You're correct. There are 11 planets (plus a couple of planet-sized moons) as well as innumerable asteroids and something called the "Ort cloud"
where the comets come from (very long period comets, such as Halley's comet). We think that the Ort cloud extends about 3 light years away from the
solar system (maximum)... and anything beyond that limit has a chance of being caught by gravitational forces from other stars and moved.
Nibiru/12th planet material is a source of great hilarity for astronomers and will soon be featured on the "Bad Astronomy" site
(Phil Plait will be on Art Bell later this month and wants to have a page up in time
(explaining in simple terms why the idea's so ludicrous) for that show.)
This is the most famous debunking page: www.planet-x.150m.com...
It made Crank.Net's list of worst science pages: www.crank.net...
So why's it such bad science?

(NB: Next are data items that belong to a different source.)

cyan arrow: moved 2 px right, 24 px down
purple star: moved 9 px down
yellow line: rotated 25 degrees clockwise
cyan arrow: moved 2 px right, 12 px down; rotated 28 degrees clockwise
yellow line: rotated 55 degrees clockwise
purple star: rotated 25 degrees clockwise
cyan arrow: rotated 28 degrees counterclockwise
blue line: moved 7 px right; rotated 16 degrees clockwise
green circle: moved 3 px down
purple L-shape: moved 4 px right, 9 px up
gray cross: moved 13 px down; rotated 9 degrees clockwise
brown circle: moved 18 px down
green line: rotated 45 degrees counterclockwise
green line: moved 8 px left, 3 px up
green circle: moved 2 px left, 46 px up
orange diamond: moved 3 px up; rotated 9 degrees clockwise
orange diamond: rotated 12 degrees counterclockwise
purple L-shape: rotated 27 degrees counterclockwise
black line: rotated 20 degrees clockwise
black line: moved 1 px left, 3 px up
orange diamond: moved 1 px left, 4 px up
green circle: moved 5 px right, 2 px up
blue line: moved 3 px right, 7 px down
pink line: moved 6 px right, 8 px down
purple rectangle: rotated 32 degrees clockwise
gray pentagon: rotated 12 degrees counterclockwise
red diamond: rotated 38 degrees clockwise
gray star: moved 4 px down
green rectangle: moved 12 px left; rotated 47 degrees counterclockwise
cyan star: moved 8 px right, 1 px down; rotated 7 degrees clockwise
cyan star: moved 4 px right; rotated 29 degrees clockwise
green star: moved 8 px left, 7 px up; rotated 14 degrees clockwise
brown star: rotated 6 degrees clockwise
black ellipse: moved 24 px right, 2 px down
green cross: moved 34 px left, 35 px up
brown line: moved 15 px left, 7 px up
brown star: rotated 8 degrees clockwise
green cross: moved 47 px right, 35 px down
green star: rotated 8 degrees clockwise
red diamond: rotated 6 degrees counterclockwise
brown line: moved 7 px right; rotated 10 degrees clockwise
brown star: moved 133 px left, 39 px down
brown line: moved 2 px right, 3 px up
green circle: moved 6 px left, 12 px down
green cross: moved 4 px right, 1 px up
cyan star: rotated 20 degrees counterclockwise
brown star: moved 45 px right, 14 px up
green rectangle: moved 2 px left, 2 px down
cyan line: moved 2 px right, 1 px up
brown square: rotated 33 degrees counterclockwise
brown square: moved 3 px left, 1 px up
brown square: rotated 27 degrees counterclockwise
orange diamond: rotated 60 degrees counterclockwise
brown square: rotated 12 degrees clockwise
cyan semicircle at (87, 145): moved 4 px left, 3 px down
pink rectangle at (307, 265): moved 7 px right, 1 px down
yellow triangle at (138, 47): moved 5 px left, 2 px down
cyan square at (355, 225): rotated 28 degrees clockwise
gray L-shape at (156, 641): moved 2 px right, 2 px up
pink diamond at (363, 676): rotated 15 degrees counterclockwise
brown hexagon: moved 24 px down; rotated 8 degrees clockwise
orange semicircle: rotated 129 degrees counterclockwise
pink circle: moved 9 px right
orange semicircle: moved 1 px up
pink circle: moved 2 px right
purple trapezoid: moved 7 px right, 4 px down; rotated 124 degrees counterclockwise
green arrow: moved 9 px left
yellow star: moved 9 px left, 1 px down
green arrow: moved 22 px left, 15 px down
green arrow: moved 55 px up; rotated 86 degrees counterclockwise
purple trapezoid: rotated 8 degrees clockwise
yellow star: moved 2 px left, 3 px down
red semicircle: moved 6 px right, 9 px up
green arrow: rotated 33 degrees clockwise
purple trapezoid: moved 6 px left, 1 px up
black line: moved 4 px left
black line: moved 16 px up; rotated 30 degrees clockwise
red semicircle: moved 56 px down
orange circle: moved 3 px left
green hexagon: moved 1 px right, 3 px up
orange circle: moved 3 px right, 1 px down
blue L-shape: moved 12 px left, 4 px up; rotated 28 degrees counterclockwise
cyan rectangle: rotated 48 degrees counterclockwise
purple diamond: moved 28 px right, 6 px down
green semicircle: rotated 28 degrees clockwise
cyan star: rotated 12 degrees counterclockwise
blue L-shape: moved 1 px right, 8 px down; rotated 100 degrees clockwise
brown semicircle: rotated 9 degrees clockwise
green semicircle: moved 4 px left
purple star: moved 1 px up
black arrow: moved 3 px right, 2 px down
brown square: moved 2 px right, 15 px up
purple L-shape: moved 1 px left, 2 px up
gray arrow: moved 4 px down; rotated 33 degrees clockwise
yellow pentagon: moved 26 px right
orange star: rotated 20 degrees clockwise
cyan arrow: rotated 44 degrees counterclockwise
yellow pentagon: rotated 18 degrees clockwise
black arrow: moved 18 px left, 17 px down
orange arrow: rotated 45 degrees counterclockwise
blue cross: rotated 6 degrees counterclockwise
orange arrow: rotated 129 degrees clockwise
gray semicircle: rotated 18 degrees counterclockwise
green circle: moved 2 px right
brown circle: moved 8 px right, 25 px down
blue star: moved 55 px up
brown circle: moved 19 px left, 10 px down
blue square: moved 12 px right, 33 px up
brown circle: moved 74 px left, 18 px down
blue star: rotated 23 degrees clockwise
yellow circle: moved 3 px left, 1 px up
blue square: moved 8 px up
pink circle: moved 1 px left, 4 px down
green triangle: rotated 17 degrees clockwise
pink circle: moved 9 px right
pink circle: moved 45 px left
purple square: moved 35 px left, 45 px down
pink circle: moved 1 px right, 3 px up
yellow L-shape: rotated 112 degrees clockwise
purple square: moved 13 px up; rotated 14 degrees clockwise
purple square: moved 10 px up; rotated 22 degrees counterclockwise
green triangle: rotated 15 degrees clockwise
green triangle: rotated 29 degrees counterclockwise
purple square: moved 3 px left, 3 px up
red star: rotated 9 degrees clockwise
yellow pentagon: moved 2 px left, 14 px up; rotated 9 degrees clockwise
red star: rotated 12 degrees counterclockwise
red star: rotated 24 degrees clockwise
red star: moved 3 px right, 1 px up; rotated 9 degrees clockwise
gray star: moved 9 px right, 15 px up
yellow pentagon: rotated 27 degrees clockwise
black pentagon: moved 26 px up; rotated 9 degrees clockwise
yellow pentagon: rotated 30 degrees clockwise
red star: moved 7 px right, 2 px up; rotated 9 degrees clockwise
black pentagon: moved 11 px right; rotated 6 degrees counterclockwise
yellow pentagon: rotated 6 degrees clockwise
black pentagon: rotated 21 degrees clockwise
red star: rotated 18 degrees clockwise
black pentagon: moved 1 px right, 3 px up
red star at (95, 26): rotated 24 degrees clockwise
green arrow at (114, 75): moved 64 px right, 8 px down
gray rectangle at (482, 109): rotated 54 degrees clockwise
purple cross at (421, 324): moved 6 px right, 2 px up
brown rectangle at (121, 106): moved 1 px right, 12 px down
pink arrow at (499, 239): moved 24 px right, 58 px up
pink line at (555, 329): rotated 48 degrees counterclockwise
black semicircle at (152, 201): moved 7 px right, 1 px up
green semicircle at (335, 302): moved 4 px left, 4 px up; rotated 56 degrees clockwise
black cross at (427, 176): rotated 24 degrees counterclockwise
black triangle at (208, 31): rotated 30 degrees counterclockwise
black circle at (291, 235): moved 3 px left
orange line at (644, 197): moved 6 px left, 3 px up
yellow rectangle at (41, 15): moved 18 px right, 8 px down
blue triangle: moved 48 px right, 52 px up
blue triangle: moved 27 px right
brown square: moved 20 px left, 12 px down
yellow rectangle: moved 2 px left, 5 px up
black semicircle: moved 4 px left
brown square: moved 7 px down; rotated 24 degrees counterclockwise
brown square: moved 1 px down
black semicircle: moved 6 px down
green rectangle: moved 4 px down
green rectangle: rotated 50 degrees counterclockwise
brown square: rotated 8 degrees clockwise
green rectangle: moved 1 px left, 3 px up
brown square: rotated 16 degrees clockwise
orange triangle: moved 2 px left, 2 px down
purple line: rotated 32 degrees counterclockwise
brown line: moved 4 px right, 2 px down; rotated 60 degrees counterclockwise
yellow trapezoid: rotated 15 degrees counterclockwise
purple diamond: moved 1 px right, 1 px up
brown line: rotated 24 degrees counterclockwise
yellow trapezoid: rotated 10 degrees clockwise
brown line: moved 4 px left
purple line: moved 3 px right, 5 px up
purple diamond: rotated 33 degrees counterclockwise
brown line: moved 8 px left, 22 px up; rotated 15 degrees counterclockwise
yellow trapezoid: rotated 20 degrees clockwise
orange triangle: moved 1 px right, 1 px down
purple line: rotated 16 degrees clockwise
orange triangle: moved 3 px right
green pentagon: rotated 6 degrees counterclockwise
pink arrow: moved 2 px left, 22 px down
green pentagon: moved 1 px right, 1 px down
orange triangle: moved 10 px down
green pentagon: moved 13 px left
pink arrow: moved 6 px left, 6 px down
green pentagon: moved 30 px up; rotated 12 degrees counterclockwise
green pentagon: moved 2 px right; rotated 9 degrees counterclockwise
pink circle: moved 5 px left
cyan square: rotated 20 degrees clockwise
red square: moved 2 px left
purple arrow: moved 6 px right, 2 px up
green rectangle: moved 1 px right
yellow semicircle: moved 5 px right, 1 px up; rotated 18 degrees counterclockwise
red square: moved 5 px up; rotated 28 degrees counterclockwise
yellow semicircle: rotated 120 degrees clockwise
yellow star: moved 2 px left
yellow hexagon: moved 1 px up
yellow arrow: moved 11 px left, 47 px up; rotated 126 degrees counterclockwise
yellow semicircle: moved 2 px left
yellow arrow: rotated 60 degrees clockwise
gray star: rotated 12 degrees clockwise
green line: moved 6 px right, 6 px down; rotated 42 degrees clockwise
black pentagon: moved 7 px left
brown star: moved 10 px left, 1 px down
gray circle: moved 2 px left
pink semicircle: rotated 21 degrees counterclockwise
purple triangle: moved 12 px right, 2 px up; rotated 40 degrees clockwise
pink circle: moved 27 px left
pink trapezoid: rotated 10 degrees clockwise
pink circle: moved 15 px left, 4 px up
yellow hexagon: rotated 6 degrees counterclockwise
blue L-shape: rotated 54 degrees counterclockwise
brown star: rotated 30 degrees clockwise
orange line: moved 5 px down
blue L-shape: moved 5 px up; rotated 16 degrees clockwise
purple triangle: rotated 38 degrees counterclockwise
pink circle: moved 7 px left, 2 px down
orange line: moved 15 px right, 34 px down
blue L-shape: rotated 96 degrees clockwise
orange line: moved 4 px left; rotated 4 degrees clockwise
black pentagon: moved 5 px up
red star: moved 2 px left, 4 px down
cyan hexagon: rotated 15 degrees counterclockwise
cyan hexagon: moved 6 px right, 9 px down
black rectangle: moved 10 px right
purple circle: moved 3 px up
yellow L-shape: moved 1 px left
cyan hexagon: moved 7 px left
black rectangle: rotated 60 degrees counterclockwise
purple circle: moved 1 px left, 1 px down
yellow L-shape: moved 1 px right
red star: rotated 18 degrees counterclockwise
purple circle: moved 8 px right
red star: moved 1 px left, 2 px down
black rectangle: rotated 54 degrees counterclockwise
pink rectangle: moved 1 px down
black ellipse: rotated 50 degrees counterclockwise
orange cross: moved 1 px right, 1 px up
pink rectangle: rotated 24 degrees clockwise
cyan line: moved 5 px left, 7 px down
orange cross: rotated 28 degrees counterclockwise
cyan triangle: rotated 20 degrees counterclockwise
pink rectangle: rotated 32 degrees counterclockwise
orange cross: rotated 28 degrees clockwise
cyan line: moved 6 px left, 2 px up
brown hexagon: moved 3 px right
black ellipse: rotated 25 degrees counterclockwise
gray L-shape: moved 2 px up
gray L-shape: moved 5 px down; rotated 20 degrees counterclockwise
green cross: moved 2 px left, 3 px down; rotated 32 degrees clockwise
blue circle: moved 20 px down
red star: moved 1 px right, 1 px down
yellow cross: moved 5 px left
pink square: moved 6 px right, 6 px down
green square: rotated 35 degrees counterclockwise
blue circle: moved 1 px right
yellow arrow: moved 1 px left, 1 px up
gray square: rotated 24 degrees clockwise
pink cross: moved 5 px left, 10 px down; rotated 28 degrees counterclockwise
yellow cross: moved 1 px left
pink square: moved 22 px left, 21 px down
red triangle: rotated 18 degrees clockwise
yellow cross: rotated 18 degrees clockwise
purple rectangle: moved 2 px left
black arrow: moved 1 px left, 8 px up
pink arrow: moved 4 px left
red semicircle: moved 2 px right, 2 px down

In a nutshell, it proposes a Mysterious Big Bad Planet (we're talking a BIG one) is lurking out beyond the Ort cloud
-- or maybe it's a brown dwarf star or maybe just a big monster comet (depends on which version you read.)
It's supposed to be sneaking up on us (unannounced by astronomers (who are supposed to be in some secret evil government cabal... all of them... the
minute you get your first job they apparently swear you into the secret cabal...) Apparently every telescope on the planet ALSO has some sort of
secret label on them saying "if you report any strange planet, aliens will pop out of the woodwork and pound you to death with sauerkraut", for no
astronomer or stargazer has ever reported this thing.
It's supposedly going to move from the Ort cloud region to the Earth in the next 365 days. This means it's got to be approaching the Earth at
near-light speeds (warp six, Mr. Sulu!.)
(well, actually, about 1/2 AU (half the distance from the earth to the sun) every day from now till then.)
THEN... when it gets near Earth (after accelerating all this time), it will suddenly put on the brakes and do a leisurely stroll around the Earth/Sun
and then will suddenly slingshot back into the outer dark (at Warp six again, presumably.)
Anyway, those pages are a good read if you're into some nice explainations of Silly Science.
But no, we're not going to be attacked by some rogue celestial body -- and the calculations that suggested a 12th planet in the first place were
based on inaccurate data. Better measurements of the outer planets by Voyager proved that there weren't any oddities in the orbits after all.